How to avoid products with palm oil:

The WWF has a great guide to help you understand which everyday products contain palm oil so you can avoid them.

Say No To Palm Oil has a 28 day challenge that serves as a great recipe and brand guide that will make reducing your palm oil consumption much easier.

Apps to make conscious shopping easier:


Buycott is an app that makes it easy to support or boycott specific campaigns when you shop. For example, if you’re against products with GMOs, you can follow the non-GMO campaign and find out which products align with your values. You can boycott things like child labor, whole brands like Nestle, or even “Trump products”. Give it a shot.

Think Dirty

Think Dirty is an app and website that helps women identify safe beauty and personal products by making product and brand research really easy. Not sure about a cosmetic product? Look it up with Think Dirty.

Join the Conversation


  1. lovely post – sometimes its so overwhelming trying to do ‘the right thing’, so I always liked the Ghandi line, become the change you want to see in the world, and in my case its just doing what I can in my choices, as I do not get involved with pressure groups, marchs etc beyond signing online campaigns.

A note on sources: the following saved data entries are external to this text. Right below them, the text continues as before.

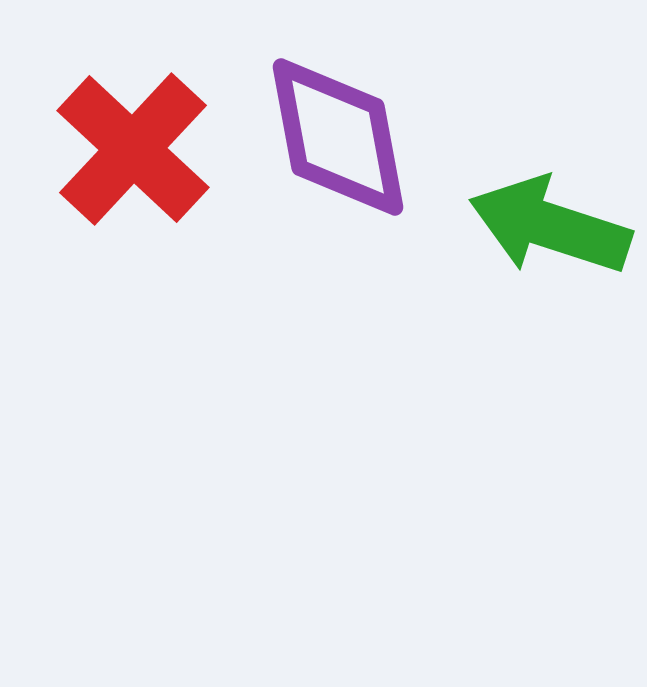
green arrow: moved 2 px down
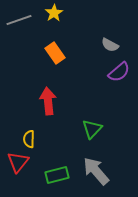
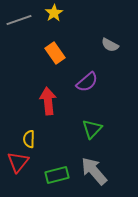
purple semicircle: moved 32 px left, 10 px down
gray arrow: moved 2 px left
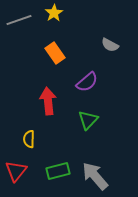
green triangle: moved 4 px left, 9 px up
red triangle: moved 2 px left, 9 px down
gray arrow: moved 1 px right, 5 px down
green rectangle: moved 1 px right, 4 px up
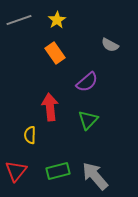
yellow star: moved 3 px right, 7 px down
red arrow: moved 2 px right, 6 px down
yellow semicircle: moved 1 px right, 4 px up
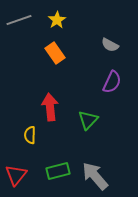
purple semicircle: moved 25 px right; rotated 25 degrees counterclockwise
red triangle: moved 4 px down
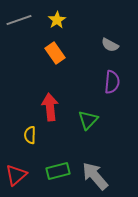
purple semicircle: rotated 20 degrees counterclockwise
red triangle: rotated 10 degrees clockwise
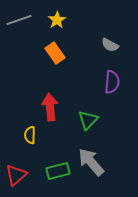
gray arrow: moved 4 px left, 14 px up
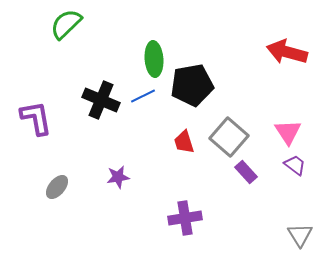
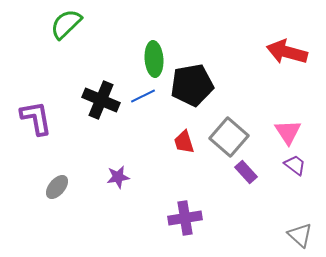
gray triangle: rotated 16 degrees counterclockwise
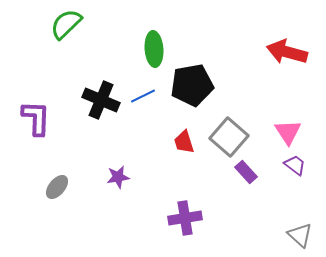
green ellipse: moved 10 px up
purple L-shape: rotated 12 degrees clockwise
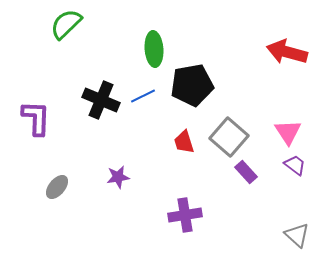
purple cross: moved 3 px up
gray triangle: moved 3 px left
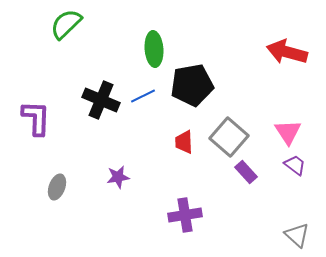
red trapezoid: rotated 15 degrees clockwise
gray ellipse: rotated 20 degrees counterclockwise
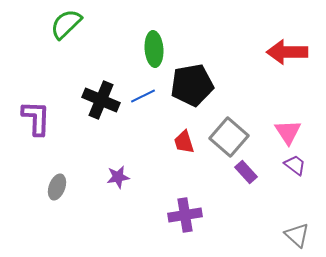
red arrow: rotated 15 degrees counterclockwise
red trapezoid: rotated 15 degrees counterclockwise
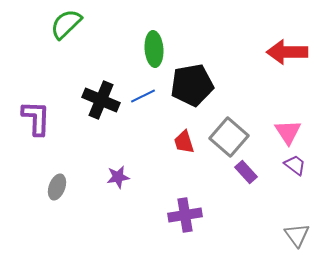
gray triangle: rotated 12 degrees clockwise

I know that economically for me it made more sense also to eat seasonally and locally, I dont have a food chart on my wall, I just use the prices in the vegetable stall as an indicator.

    1. Thanks Eimear, I think the “everyday activist” is becoming more popular as people educate themselves more on the impact of their purchases. We’ve already seen a big increase in green marketing as a result of consumer’s spending trends.